Sekarang mari kita bayangkan kita menghentikan aktivitas mengerikan ini dan menghentikan operasinya. Stadion ini dibongkar. Kami menggunakan tanah di mana stadion itu berada sebagai bagian dari jalan raya multi-jalur baru yang tidak mungkin ada jika bukan karena tanah di mana stadion itu sebelumnya ada. Ada banyak sekali kecelakaan di jalan raya ini, seperti halnya di jalan raya mana pun, dan terdapat banyak kematian.
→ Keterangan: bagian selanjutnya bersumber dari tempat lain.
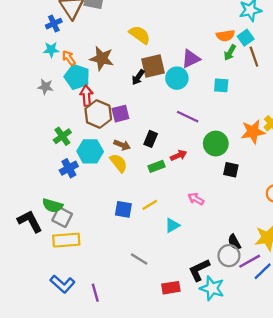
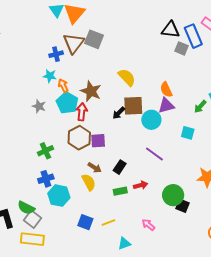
orange semicircle: (225, 36) -> (166, 90), moved, turned 63
red arrow: (86, 96) -> (82, 112), moved
green circle: (216, 144) -> (173, 195), moved
cyan hexagon: (90, 151) -> (59, 196), moved

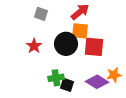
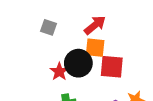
red star: (34, 46) -> (59, 72), moved

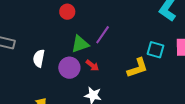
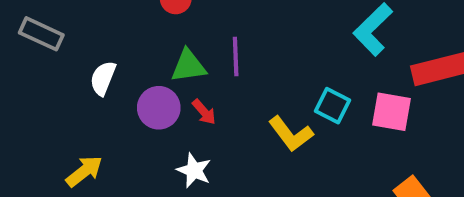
purple line: (103, 35) -> (236, 56), turned -48
yellow L-shape: (138, 68) -> (291, 134), turned 60

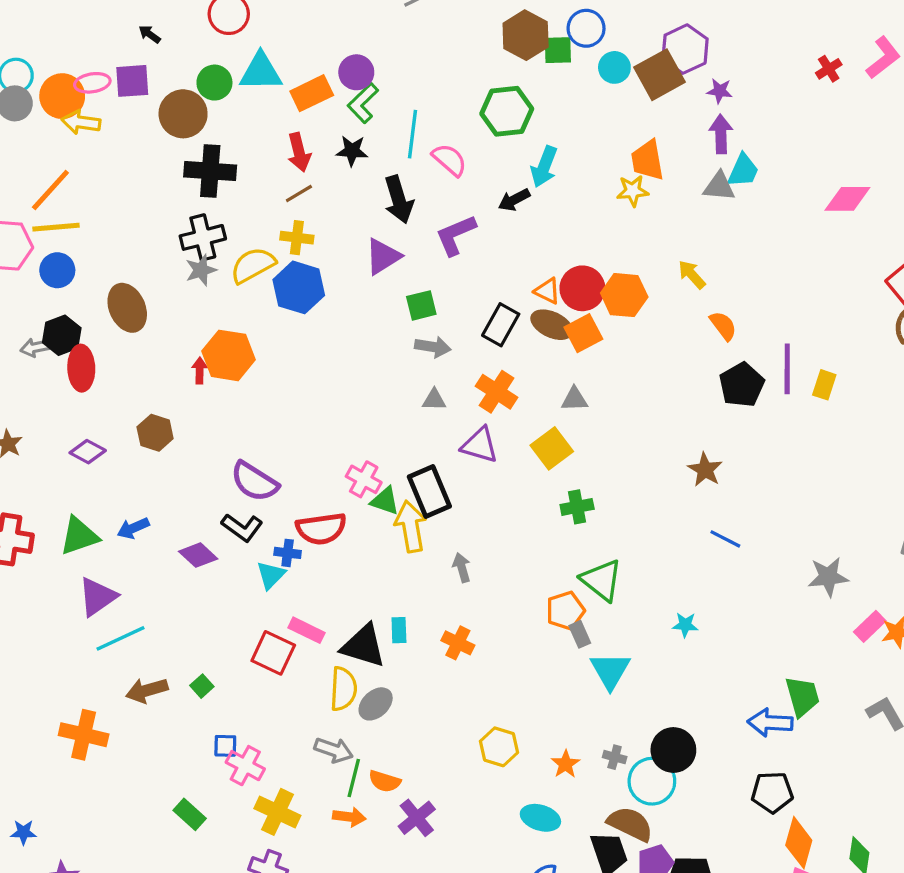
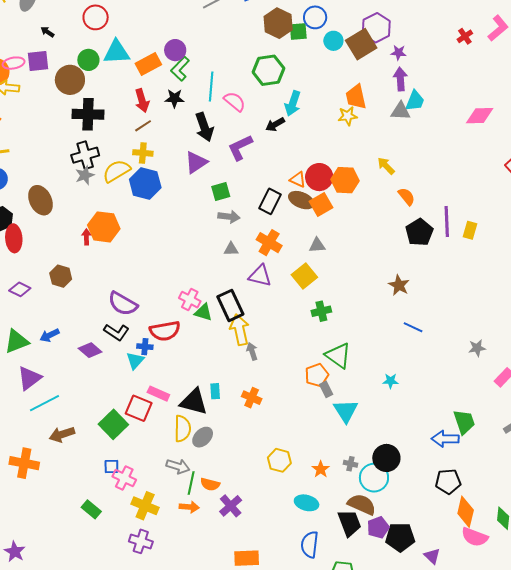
yellow arrow: (411, 526) -> (240, 330), moved
gray star: (828, 577) -> (477, 348), size x0.7
green square: (202, 686) -> (113, 424), moved, size x2.0

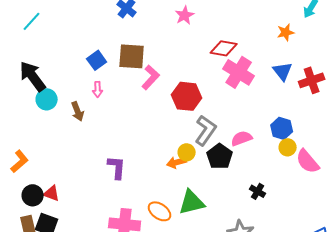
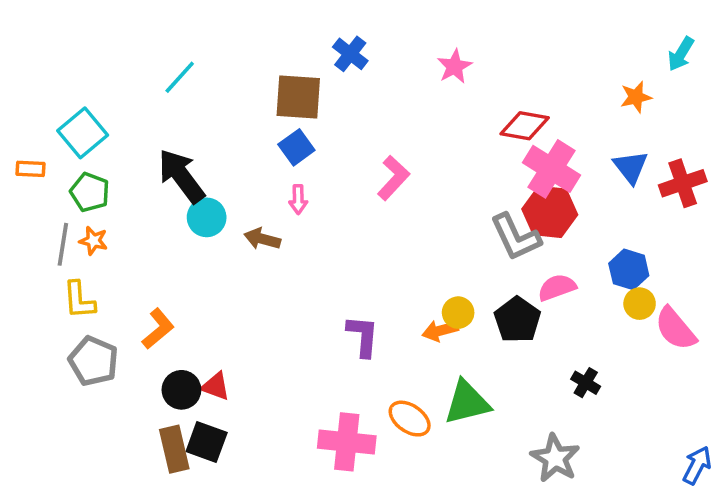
brown square: (132, 56) -> (298, 97), moved
red hexagon: (187, 96) -> (550, 212), moved
brown arrow: (78, 111) -> (262, 239), turned 126
gray L-shape: (206, 130) -> (516, 237), moved, turned 120
purple L-shape: (117, 167) -> (363, 336), moved

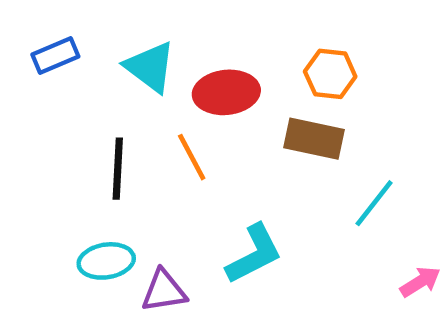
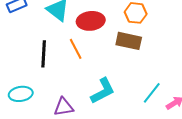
cyan line: (374, 203) -> (152, 93), moved
cyan ellipse: (106, 261) -> (21, 94), moved

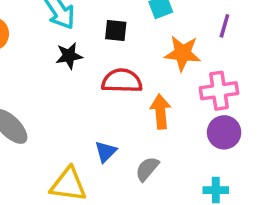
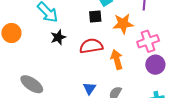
black square: (116, 31) -> (95, 16), moved

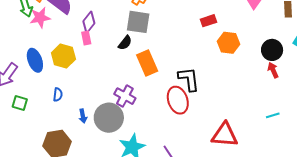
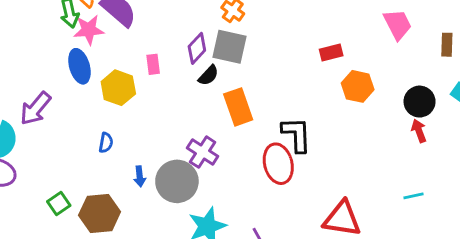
purple diamond: (89, 22) -> (197, 48), moved
blue ellipse: (35, 60) -> (79, 66), moved
green square: (20, 103) -> (59, 203), moved, turned 35

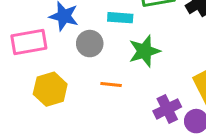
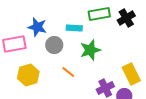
orange line: (111, 85) -> (68, 72), turned 32

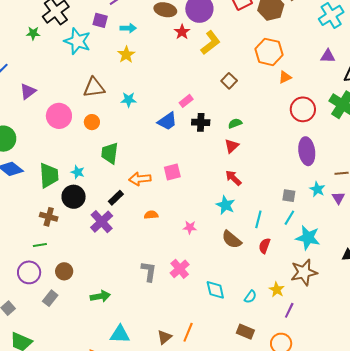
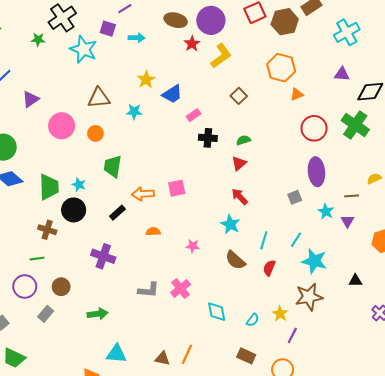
yellow star: (126, 55) -> (146, 80), moved
blue trapezoid: (167, 121) -> (172, 94), moved
gray square: (289, 196) -> (295, 197), moved, turned -32
purple cross: (102, 222) -> (103, 256), moved, turned -30
gray L-shape: (149, 271) -> (149, 290), turned 85
brown triangle: (164, 337) -> (162, 358), turned 49

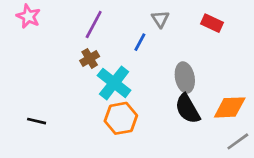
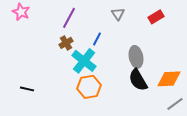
red rectangle: (212, 23) -> (156, 17), turned -56
blue line: (140, 42) -> (97, 39), moved

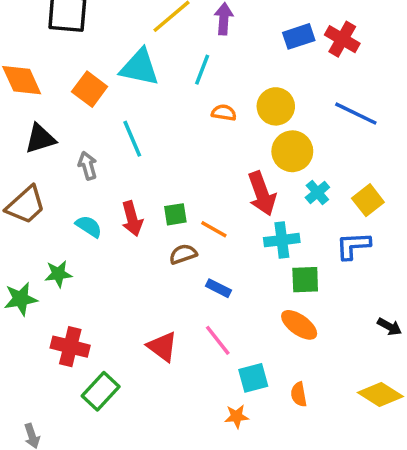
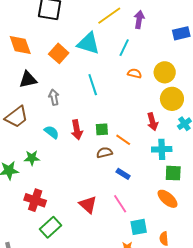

Akankah kita menyamakan kematian yang tidak disengaja dan tidak disengaja di jalan dengan kematian yang disengaja untuk memberikan hiburan di stadion? Akankah kita mengatakan bahwa semua kematian tersebut setara secara moral dan kita tidak dapat secara moral membedakan kematian yang disebabkan di dalam stadion dengan kematian yang disebabkan di jalan raya?
Tentu saja tidak.
Demikian pula, kita tidak bisa menyamakan kematian yang tidak disengaja dalam produksi tanaman dengan pembunuhan yang disengaja terhadap miliaran hewan yang kita bunuh setiap tahunnya agar kita dapat memakannya atau produk yang dibuat oleh atau dari hewan tersebut. Pembunuhan ini tidak hanya disengaja; itu sama sekali tidak diperlukan. Manusia tidak perlu memakan hewan dan produk hewani. Kami memakan hewan karena kami menikmati rasanya. Pembunuhan kita terhadap hewan untuk dimakan mirip dengan pembunuhan manusia di stadion, karena keduanya dilakukan untuk memberikan kesenangan.
Mereka yang berargumentasi bahwa mengonsumsi produk hewani dan mengonsumsi tumbuhan adalah hal yang sama, memberikan tanggapan yang sama: “Tikus ladang, tikus tanah, dan hewan lainnya mati akibat pertanian tanaman. Kami tahu dengan pasti bahwa kematian mereka akan terjadi. Apa bedanya apakah kematian memang disengaja?”
Jawabannya adalah hal itu membuat perbedaan. Kita tahu dengan pasti bahwa akan ada kematian di jalan raya multi jalur. Anda dapat menjaga kecepatan tetap rendah tetapi akan selalu ada kematian yang tidak disengaja. Namun secara umum kita masih bisa membedakan antara kematian tersebut, meskipun kematian tersebut disebabkan oleh kesalahan tertentu (seperti mengemudi secara ceroboh), dan pembunuhan. Memang benar, tidak ada orang waras yang akan mempertanyakan perlakuan berbeda tersebut.
Kita tentunya harus melakukan apapun yang kita bisa untuk terlibat dalam produksi tanaman yang meminimalkan bahaya terhadap hewan bukan manusia. Namun mengatakan bahwa produksi tanaman secara moral sama dengan peternakan berarti mengatakan bahwa kematian di jalan raya sama dengan pembantaian manusia yang disengaja di dalam stadion.
Sebenarnya tidak ada alasan yang bagus. Jika hewan penting secara moral, veganisme adalah satu-satunya pilihan rasional dan merupakan keharusan moral .
Dan omong-omong, Hitler bukanlah seorang vegetarian atau vegan dan apa bedanya jika dia menjadi seorang vegetarian atau vegan? Stalin, Mao, dan Pol Pot makan banyak daging.
Esai ini juga diterbitkan di Medium.com.
PEMBERITAHUAN: Konten ini awalnya diterbitkan di abolitionistapproach.com dan mungkin tidak selalu mencerminkan pandangan Humane Foundation.